Tramline in Amsterdam

Line 24 is a GVB run tram between the edge of the center of Amsterdam and the northwestern part of Buitenveldert. The starting and ending points are Frederiksplein and the Vrije Universiteit on De Boelelaan.

==History of the line==

The Amsterdam tram line 24 was established on October 17, 1929, and operated the route from the Central Station via Damrak – Dam – Rokin – Vijzelstraat – Ferdinand Bolstraat – Ceintuurbaan – Roelof Hartstraat – Joh. M. Coenenstraat – Beethovenstraat – Stadionweg, where a loop was driven through Turnerstraat and Olympiaweg to a stand at Stadionplein . However, trams leaving the Havenstraat depot were stationed on Stadionweg at the reserve stop and therefore did not drive through the loop. Furthermore, until 1975 there was a separate stadium loop on Stadionplein for the installation of extra trams during matches.

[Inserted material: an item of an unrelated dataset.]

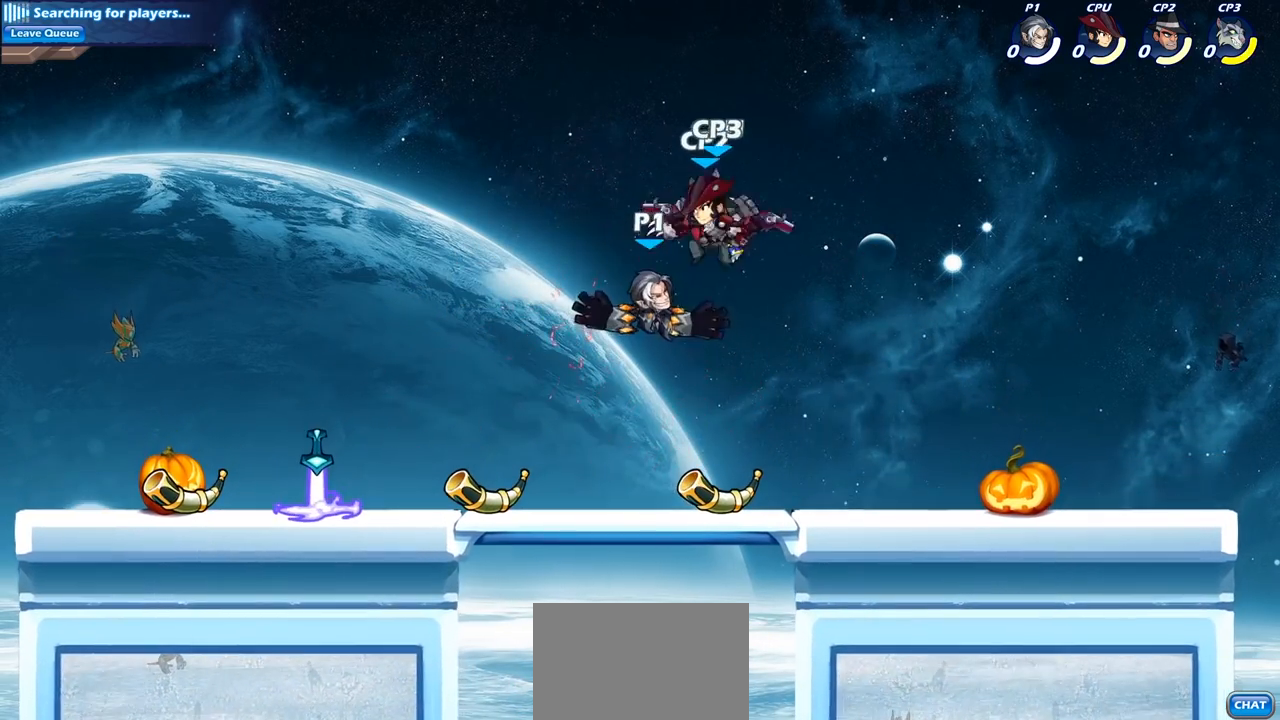
{"buttons": [], "left_stick": "center", "right_stick": "center", "events": [[67, "SQUARE", "down"], [167, "SQUARE", "up"]]}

In the early years, the Stadionweg was still undeveloped and a single vehicle sufficed. However, from the 1930s the line, together with line 25, grew into a much busier line.

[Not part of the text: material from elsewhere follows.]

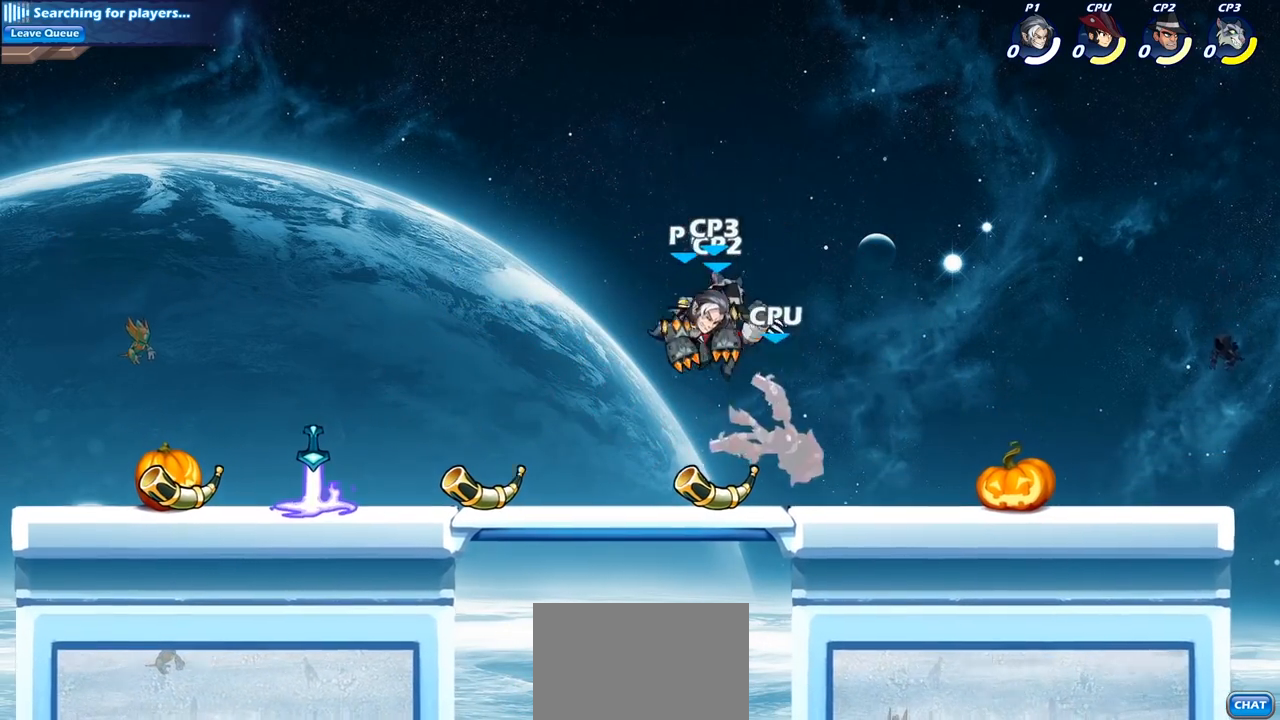
{"buttons": [], "left_stick": "center", "right_stick": "center", "events": [[67, "left_stick", "down"], [83, "R2", "down"], [200, "SQUARE", "down"], [217, "left_stick", "center"], [267, "R2", "up"], [333, "SQUARE", "up"]]}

In 1965 there was a plan for an extension via the Parnassusweg and Buitenveldertselaan to Buitenveldert, but due to the emerging metro plans, this plan did not go ahead. 17 new double-articulated trams (653–669) had already been ordered for the extension. These were put into service in 1964 and were then used to replace old two-axle vehicles .

This route remained in use unchanged for 73 years. This makes line 24 the tram line whose route remained unchanged for the longest time, until May 6, 2003. The line then detoured from Ferdinand Bolstraat via Albert Cuypstraat – Ruysdaelstraat – Gabriël Metsustraat – Van Baerlestraat – Joh. M. Coenenstraat and beyond, due to the start of work on the north–south metro line in Ferdinand Bolstraat . The diversion was supposed to take a year and a half but ultimately took thirteen years. The old route was only restored in 2017, when the tracks in this part of Ferdinand Bolstraat came back into use. From 2003 to 2016, line 24 in Amsterdam-Zuid had a winding route.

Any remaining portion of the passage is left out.